Bence evrenin kocaman kulakları var. Ağzımızdan çıkan, aklımızdan geçen her şeyi duyuyor. Ne zaman bir şeylere meydan okusam, tak diye karşıma o durum çıkıyor. Sonra çöz çözebilirsen.
Hayatta yoklukta bile varlığı bulan, yüzündeki gülümsemesi dertlerine galip gelen insanlar kadar kimseye imrenmedim. Sanki büyülü bir güç var ellerinde hiç kimsede olmayan.
Her şeyin yuvarlanıp gitmesine alışmak zor olmasa da yuvarlanıp gitmeyeceğini bildiğimiz bir arkadaşlık, her yürüyüşte selamlayan bir ağaç, her yıl aynı tatlılıkla geliveren bahar günleri, ninni gibi her akşam yastıklı bir şarkı, hep orada olduğunu bildiğimiz her şey iyi ki var.

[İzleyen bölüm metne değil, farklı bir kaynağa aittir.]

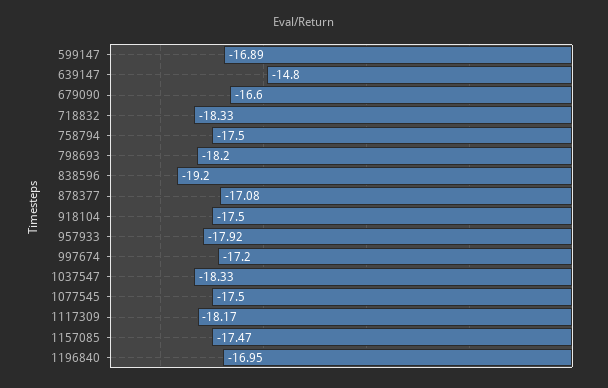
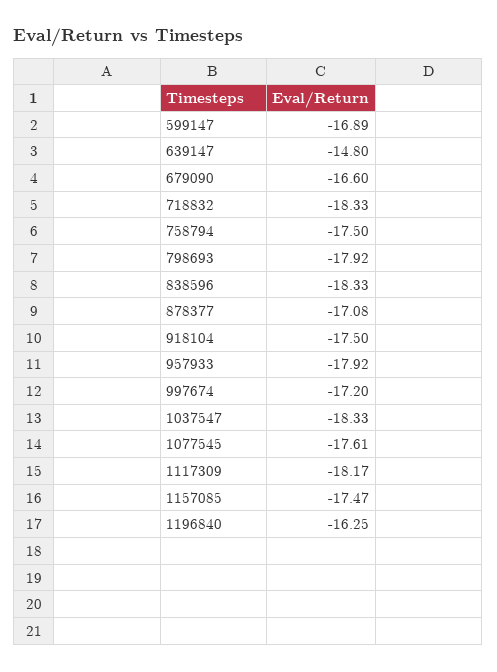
  {
    "599147": -16.89,
    "639147": -14.8,
    "679090": -16.6,
    "718832": -18.33,
    "758794": -17.5,
-   "798693": -18.2,
+   "798693": -17.92,
-   "838596": -19.2,
+   "838596": -18.33,
    "878377": -17.08,
    "918104": -17.5,
    "957933": -17.92,
    "997674": -17.2,
    "1037547": -18.33,
-   "1077545": -17.5,
+   "1077545": -17.61,
    "1117309": -18.17,
    "1157085": -17.47,
-   "1196840": -16.95
+   "1196840": -16.25
  }

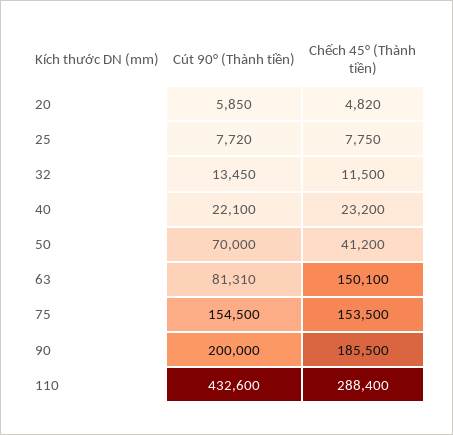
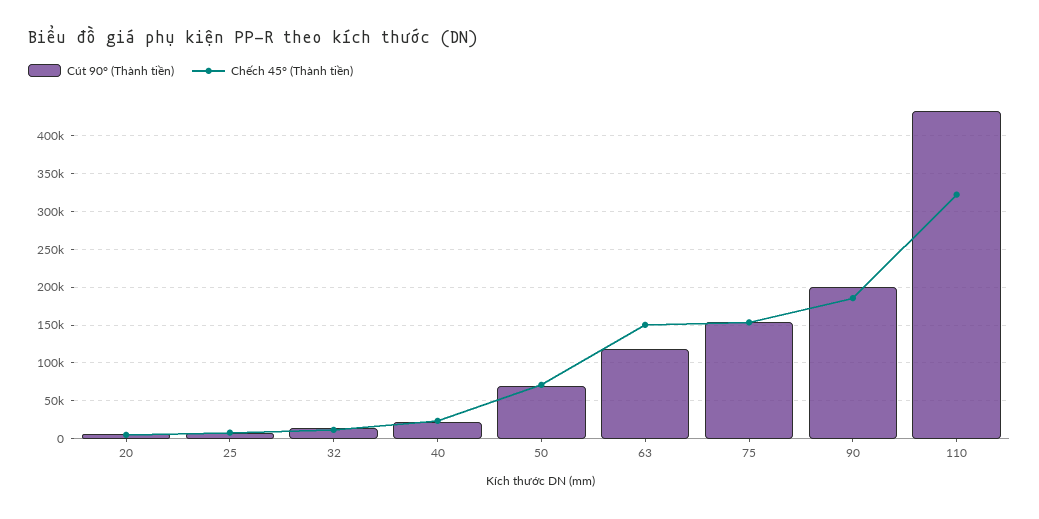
  {
    "Cút 90° (Thành tiền)": {
      "20": 5850,
      "25": 7720,
      "32": 13450,
      "40": 22100,
      "50": 70000,
-     "63": 81310,
+     "63": 120000,
      "75": 154500,
      "90": 200000,
      "110": 432600
    },
    "Chếch 45° (Thành tiền)": {
      "20": 4820,
      "25": 7750,
      "32": 11500,
      "40": 23200,
-     "50": 41200,
+     "50": 70000,
      "63": 150100,
      "75": 153500,
      "90": 185500,
-     "110": 288400
+     "110": 320000
    }
  }

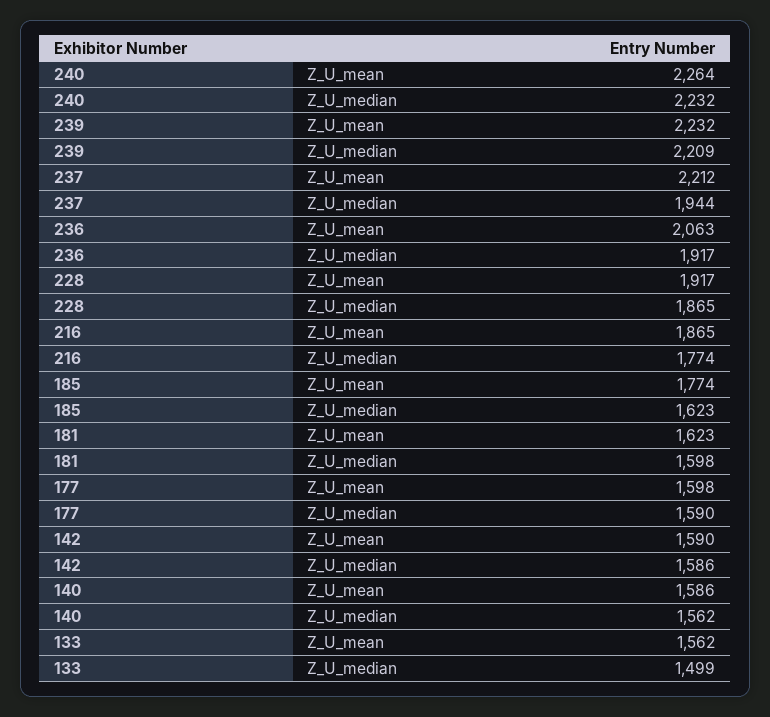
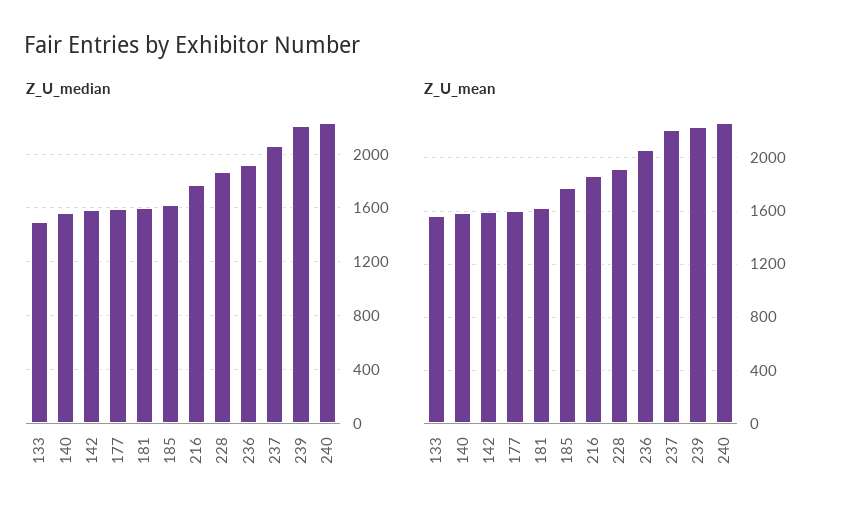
  {
    "Z_U_mean": {
      "240": 2264,
      "239": 2232,
      "237": 2212,
      "236": 2063,
      "228": 1917,
      "216": 1865,
      "185": 1774,
      "181": 1623,
      "177": 1598,
      "142": 1590,
      "140": 1586,
      "133": 1562
    },
    "Z_U_median": {
      "240": 2232,
      "239": 2209,
-     "237": 1944,
+     "237": 2050,
      "236": 1917,
      "228": 1865,
      "216": 1774,
      "185": 1623,
      "181": 1598,
      "177": 1590,
      "142": 1586,
      "140": 1562,
      "133": 1499
    }
  }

Hayata sığmak kolay değil, elin kolun sığsa tuttukların sığmıyor, ayakların girse hayallerin girmiyor, belin dönse gözün arkada bıraktıklarında kalıyor, hep bir darlık, darlık, sıkışma, sonra da bakılıyor ki, insan gire gire daha giriş kapısında durmuş, orayı da tıkamış, ötesi de bomboş, yiğitsen ilerle.